Partnership for the Good of Your Business

Debt financing is a valid option for help funding some startups

On Behalf of | Jan 14, 2016 | Closely Held Businesses |

If you are in the early stages of operation or even the planning and setup of your business, you may find you need additional capital to run things smoothly. Maybe you have a family-owned business or don’t want to relinquish any control to venture capitalists and shareholders. If this is the case, a strong option for help with funding is debt financing.

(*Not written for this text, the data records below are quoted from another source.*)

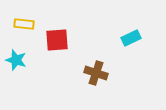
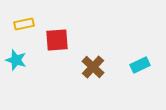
yellow rectangle: rotated 18 degrees counterclockwise
cyan rectangle: moved 9 px right, 27 px down
brown cross: moved 3 px left, 6 px up; rotated 25 degrees clockwise
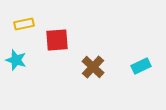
cyan rectangle: moved 1 px right, 1 px down
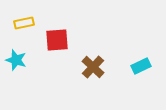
yellow rectangle: moved 1 px up
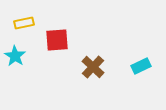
cyan star: moved 1 px left, 4 px up; rotated 15 degrees clockwise
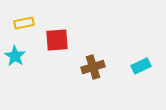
brown cross: rotated 30 degrees clockwise
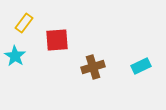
yellow rectangle: rotated 42 degrees counterclockwise
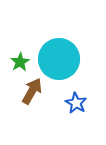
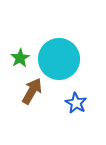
green star: moved 4 px up
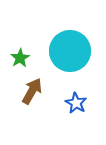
cyan circle: moved 11 px right, 8 px up
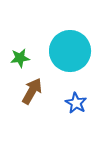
green star: rotated 24 degrees clockwise
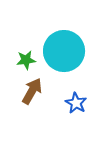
cyan circle: moved 6 px left
green star: moved 6 px right, 2 px down
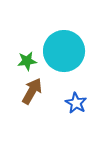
green star: moved 1 px right, 1 px down
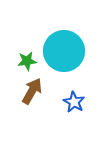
blue star: moved 2 px left, 1 px up
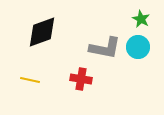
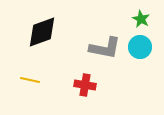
cyan circle: moved 2 px right
red cross: moved 4 px right, 6 px down
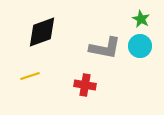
cyan circle: moved 1 px up
yellow line: moved 4 px up; rotated 30 degrees counterclockwise
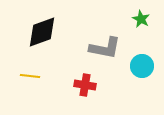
cyan circle: moved 2 px right, 20 px down
yellow line: rotated 24 degrees clockwise
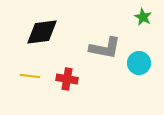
green star: moved 2 px right, 2 px up
black diamond: rotated 12 degrees clockwise
cyan circle: moved 3 px left, 3 px up
red cross: moved 18 px left, 6 px up
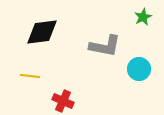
green star: rotated 18 degrees clockwise
gray L-shape: moved 2 px up
cyan circle: moved 6 px down
red cross: moved 4 px left, 22 px down; rotated 15 degrees clockwise
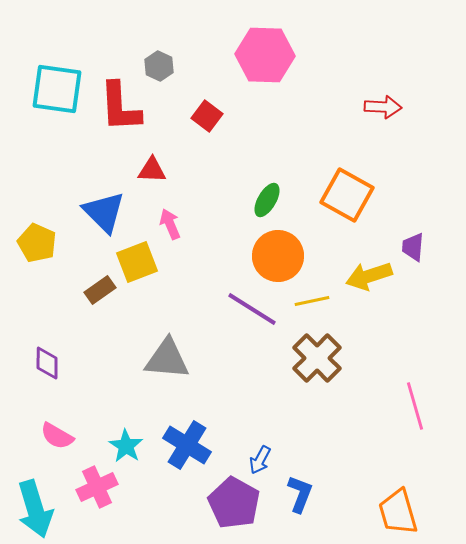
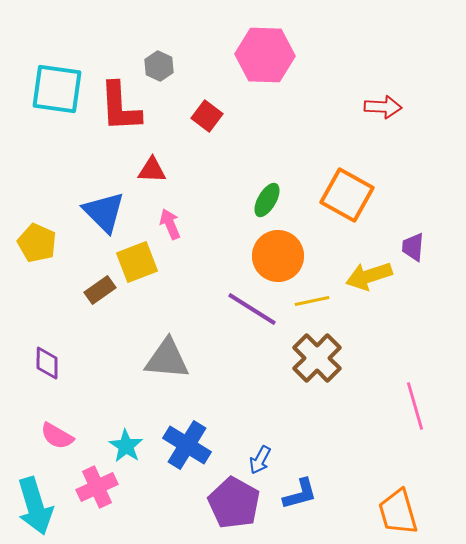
blue L-shape: rotated 54 degrees clockwise
cyan arrow: moved 3 px up
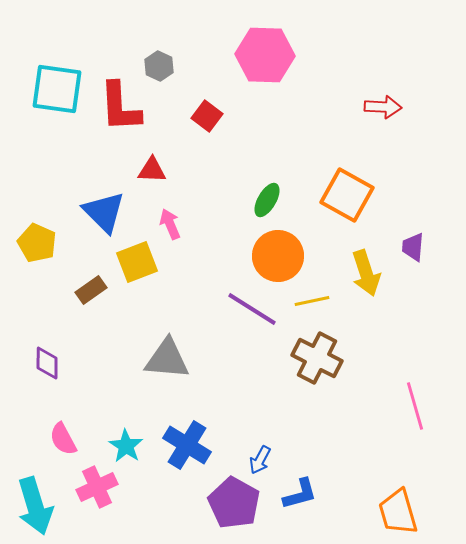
yellow arrow: moved 3 px left, 3 px up; rotated 90 degrees counterclockwise
brown rectangle: moved 9 px left
brown cross: rotated 18 degrees counterclockwise
pink semicircle: moved 6 px right, 3 px down; rotated 32 degrees clockwise
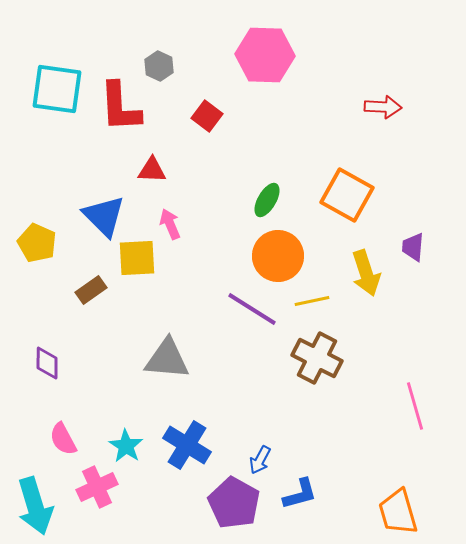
blue triangle: moved 4 px down
yellow square: moved 4 px up; rotated 18 degrees clockwise
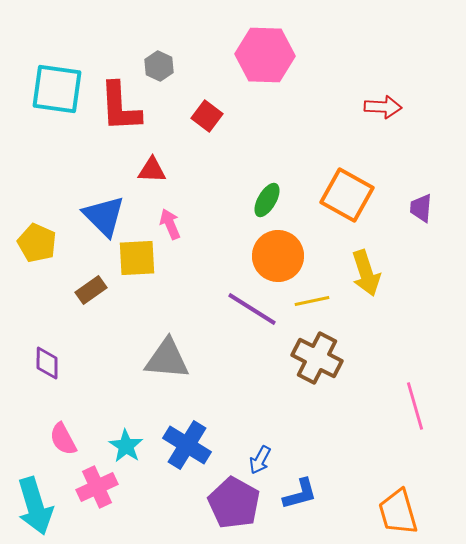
purple trapezoid: moved 8 px right, 39 px up
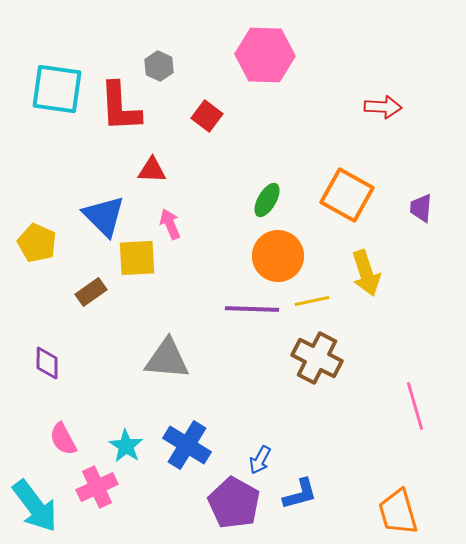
brown rectangle: moved 2 px down
purple line: rotated 30 degrees counterclockwise
cyan arrow: rotated 20 degrees counterclockwise
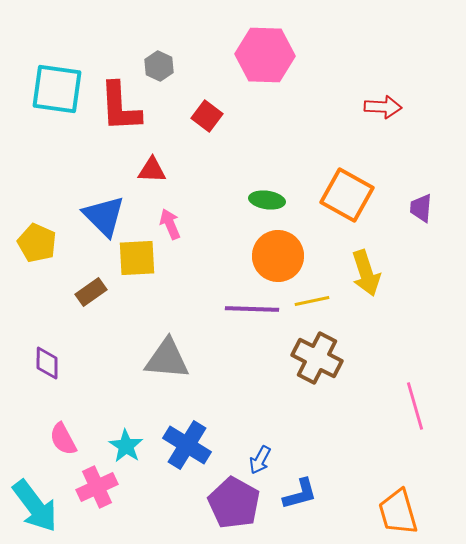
green ellipse: rotated 68 degrees clockwise
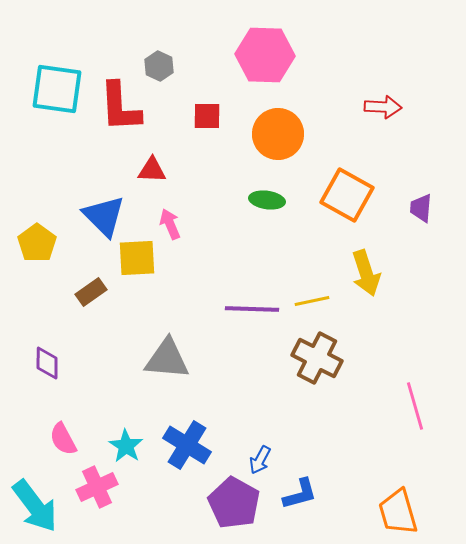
red square: rotated 36 degrees counterclockwise
yellow pentagon: rotated 12 degrees clockwise
orange circle: moved 122 px up
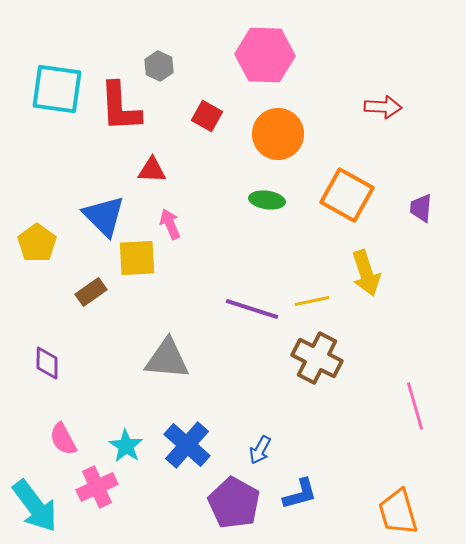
red square: rotated 28 degrees clockwise
purple line: rotated 16 degrees clockwise
blue cross: rotated 9 degrees clockwise
blue arrow: moved 10 px up
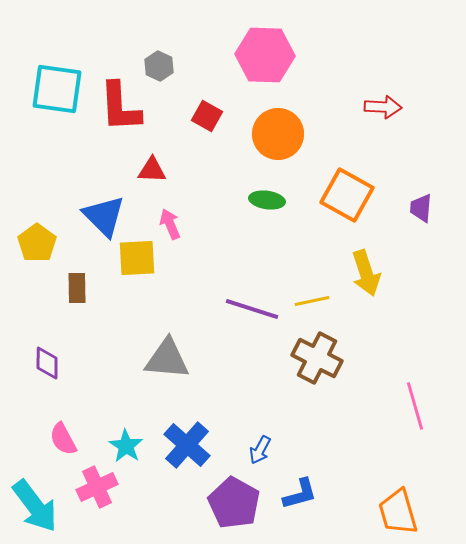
brown rectangle: moved 14 px left, 4 px up; rotated 56 degrees counterclockwise
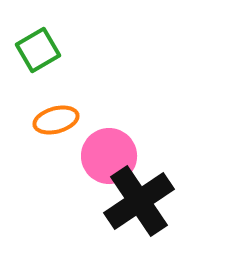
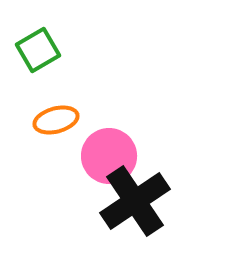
black cross: moved 4 px left
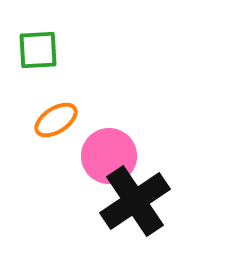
green square: rotated 27 degrees clockwise
orange ellipse: rotated 18 degrees counterclockwise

As an alternative option to equity financing, which is a way of raising capital by selling ownership interest, or shares of the business, debt financing promises repayment of the principal amount, along with interest, in return for loaned funding. This can be accomplished by selling bills, bonds or notes to both institutional and individual investors, in turn, making them the creditor on a promise to repay. This way, the startup does not have to essentially answer to, or request approval from anyone outside of the organization, and the owner can retain complete control.

Understanding your options and having a solid business plan can help protect the enterprise from becoming overleveraged, or carrying more debt than it can feasibly pay off in a timely and non-catastrophic manner.

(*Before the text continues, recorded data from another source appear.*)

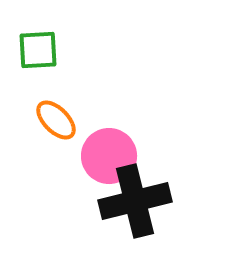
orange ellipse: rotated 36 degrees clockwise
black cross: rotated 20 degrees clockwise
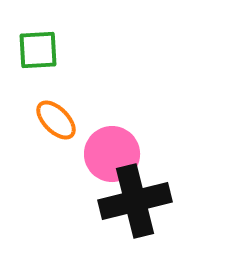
pink circle: moved 3 px right, 2 px up
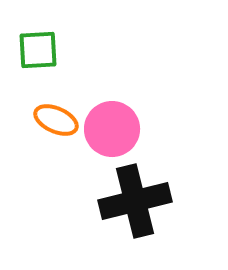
orange ellipse: rotated 21 degrees counterclockwise
pink circle: moved 25 px up
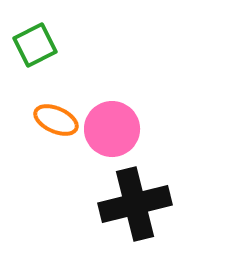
green square: moved 3 px left, 5 px up; rotated 24 degrees counterclockwise
black cross: moved 3 px down
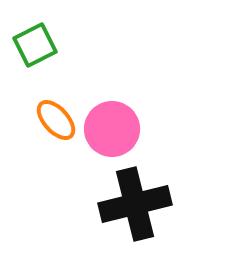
orange ellipse: rotated 24 degrees clockwise
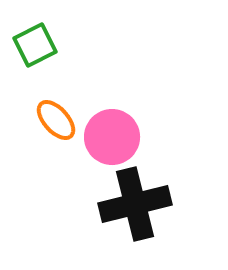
pink circle: moved 8 px down
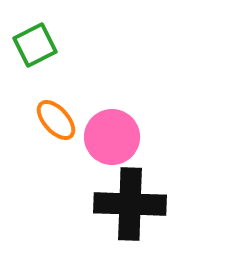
black cross: moved 5 px left; rotated 16 degrees clockwise
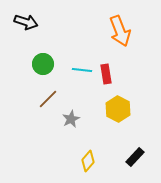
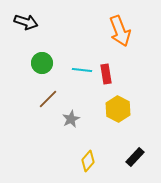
green circle: moved 1 px left, 1 px up
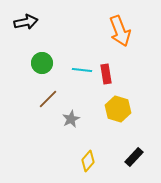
black arrow: rotated 30 degrees counterclockwise
yellow hexagon: rotated 10 degrees counterclockwise
black rectangle: moved 1 px left
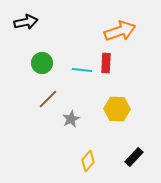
orange arrow: rotated 88 degrees counterclockwise
red rectangle: moved 11 px up; rotated 12 degrees clockwise
yellow hexagon: moved 1 px left; rotated 15 degrees counterclockwise
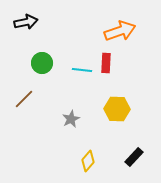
brown line: moved 24 px left
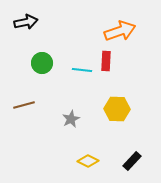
red rectangle: moved 2 px up
brown line: moved 6 px down; rotated 30 degrees clockwise
black rectangle: moved 2 px left, 4 px down
yellow diamond: rotated 75 degrees clockwise
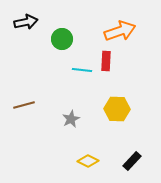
green circle: moved 20 px right, 24 px up
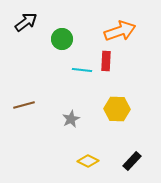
black arrow: rotated 25 degrees counterclockwise
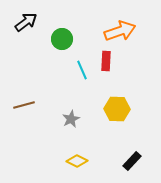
cyan line: rotated 60 degrees clockwise
yellow diamond: moved 11 px left
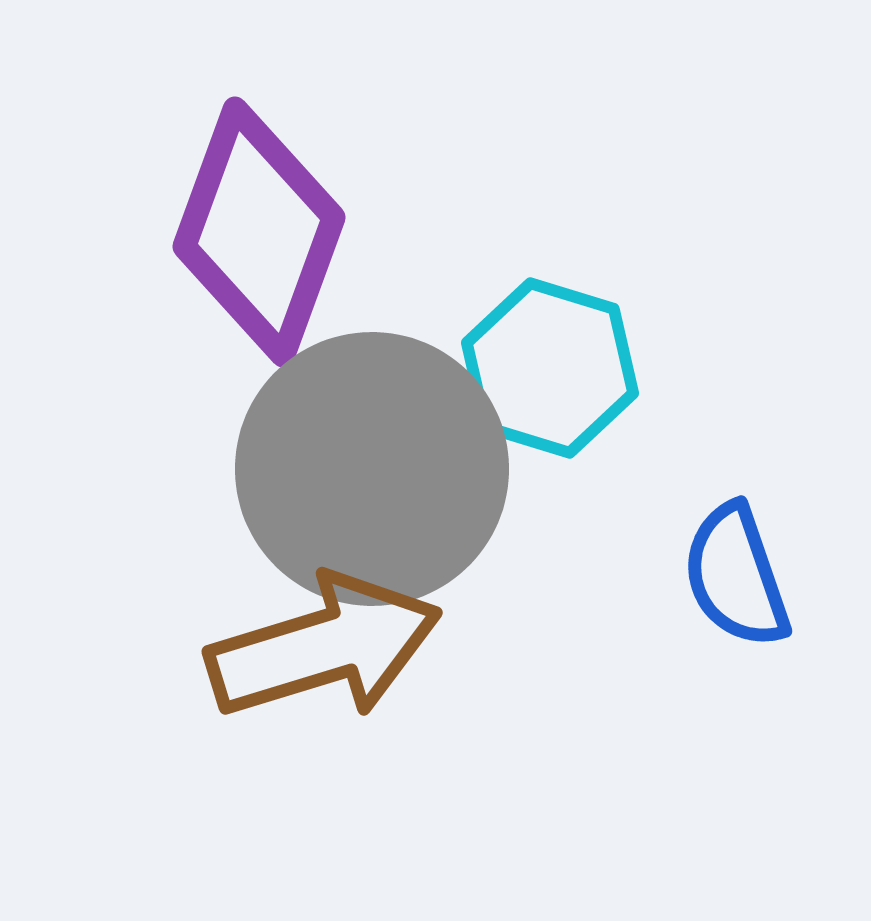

When your privately funded or closely-held company is in the early stages of formation and planning, it may prove very beneficial to retain an attorney who is readily available and who will work so intrinsically that it feels as if they are in-house. You will likely go through various levels and needs for funding over the lifetime of your business. Having an attorney who knows your requirements as they pertain to your specific enterprise and knows the caveats of each type of funding could keep you from making costly mistakes.